Hedonic adaptation — our tendency to return to the same level of happiness regardless of what happens to us — is a gift. It allows us to endure hard things and still find peace despite the hardships of life.
But it’s also a challenge. Sometimes we take things for granted that should continue to amaze us. Hedonic adaptation is one of the reasons we read passages of Scripture and shrug, why we sing some of the amazing songs of the faith (“Amazing love! how can it be That Thou, my God, should die for me?”) without feeling amazement at the words. It’s how we eat and drink at the Lord’s Table without feeling overcome by what we’re experiencing.
The fight for spiritual health is the fight against hedonic adaptation. We must never let profound truths become mundane truths that fail to move our souls.
Scripture addresses this problem. Hebrews 2:1 and 3 say, “Therefore we must pay much closer attention to what we have heard, lest we drift away from it … How shall we escape if we neglect such a great salvation?”
Drifting and neglect seem like such strong words. We may be tempted to think that these are things that other people do, people who are farther gone spiritually than we are.
We’re all in danger of drifting and neglecting.
George Guthrie explains:
The word used here (pararuomai) could signify objects that slip away, such as a ring that slips off the finger, or objects that go in the wrong direction, such as a piece of food that goes into the windpipe. Perhaps the image closer to our author’s intention in this passage is that of a ship drifting, missing a harbor it intended to enter because of strong currents or winds.
Neglect can mean something close to Ignore. Guthrie writes that means to “neglect through apathy or not to care enough about something (1 Tim. 4:14).”

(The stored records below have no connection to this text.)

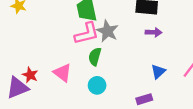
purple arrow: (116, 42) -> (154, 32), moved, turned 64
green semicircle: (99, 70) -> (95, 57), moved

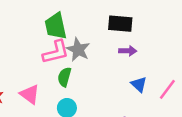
blue triangle: (158, 72) -> (139, 84), moved, turned -35

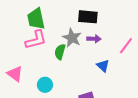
gray star: (78, 50) -> (72, 38), moved
green semicircle: (64, 77) -> (60, 52), moved
pink line: (167, 89) -> (126, 46), moved

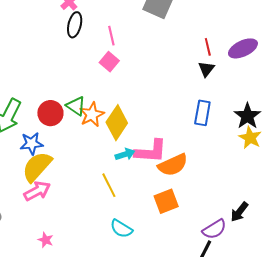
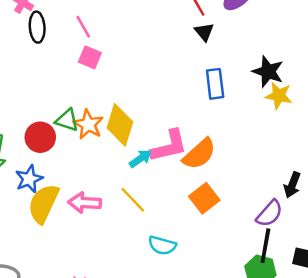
pink arrow: (37, 191) -> (85, 203), moved, turned -132

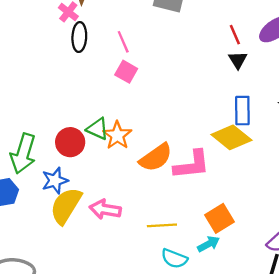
yellow diamond: (120, 125) -> (231, 137), moved, turned -75
orange semicircle: (199, 154) -> (156, 158), moved
cyan arrow: (140, 159) -> (209, 244), moved
yellow line: (133, 200) -> (162, 225), moved, turned -56

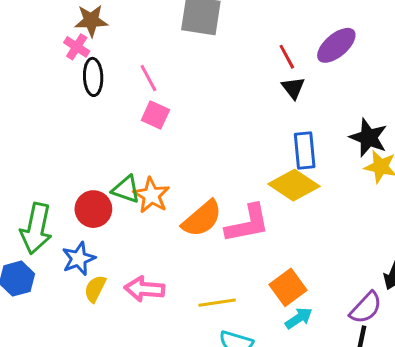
yellow semicircle: (66, 206) -> (95, 289), size x0.6
cyan arrow: (209, 244) -> (299, 318), moved

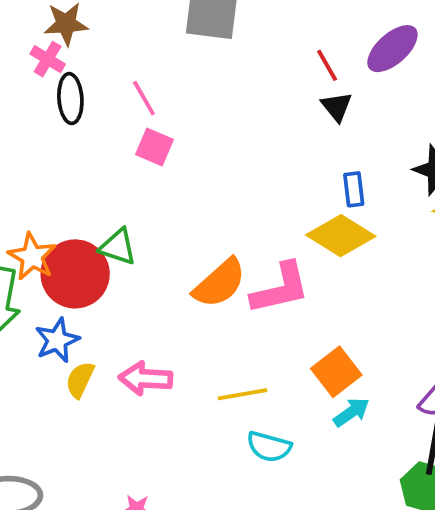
blue rectangle: (305, 151) -> (354, 189), size x0.7
orange star: (151, 195) -> (32, 257), moved
red circle: (93, 209) -> (75, 274), size x1.4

That’s exactly what happens when we begin to take for granted the amazing truths of the gospel: we drift. We start to move in the wrong direction. We neglect the things of God through apathy. We simply don’t care.
The consequences are deadly. “How shall we escape?” the author asks. This is no small matter. Our souls are at stake.
Preventing Drifting and Neglect
How do we avoid this danger?
“Therefore we must pay much closer attention to what we have heard, lest we drift away from it,” we read in Hebrews 2:1.
The solution is simple but not easy: pay careful attention to the teaching of the gospel.
- When we read Scripture, pay attention to the words we hear. They’re words of ultimate importance.
- When we hear Scripture preached, lean in and pay attention. If the preacher is faithful, you are not hearing just any words but the very words of God.
- When you sing the great songs of the faith, pay attention to truths you sing.
Paying careful attention is the solution to our tendency to drift and neglect our great salvation.
Not complicated, but also not a set-and-forget practice. Keep at it. Fight our natural tendency to take rich spiritual truths for granted. Pay careful attention. There’s a lot at stake: how will we escape if we neglect so great a salvation?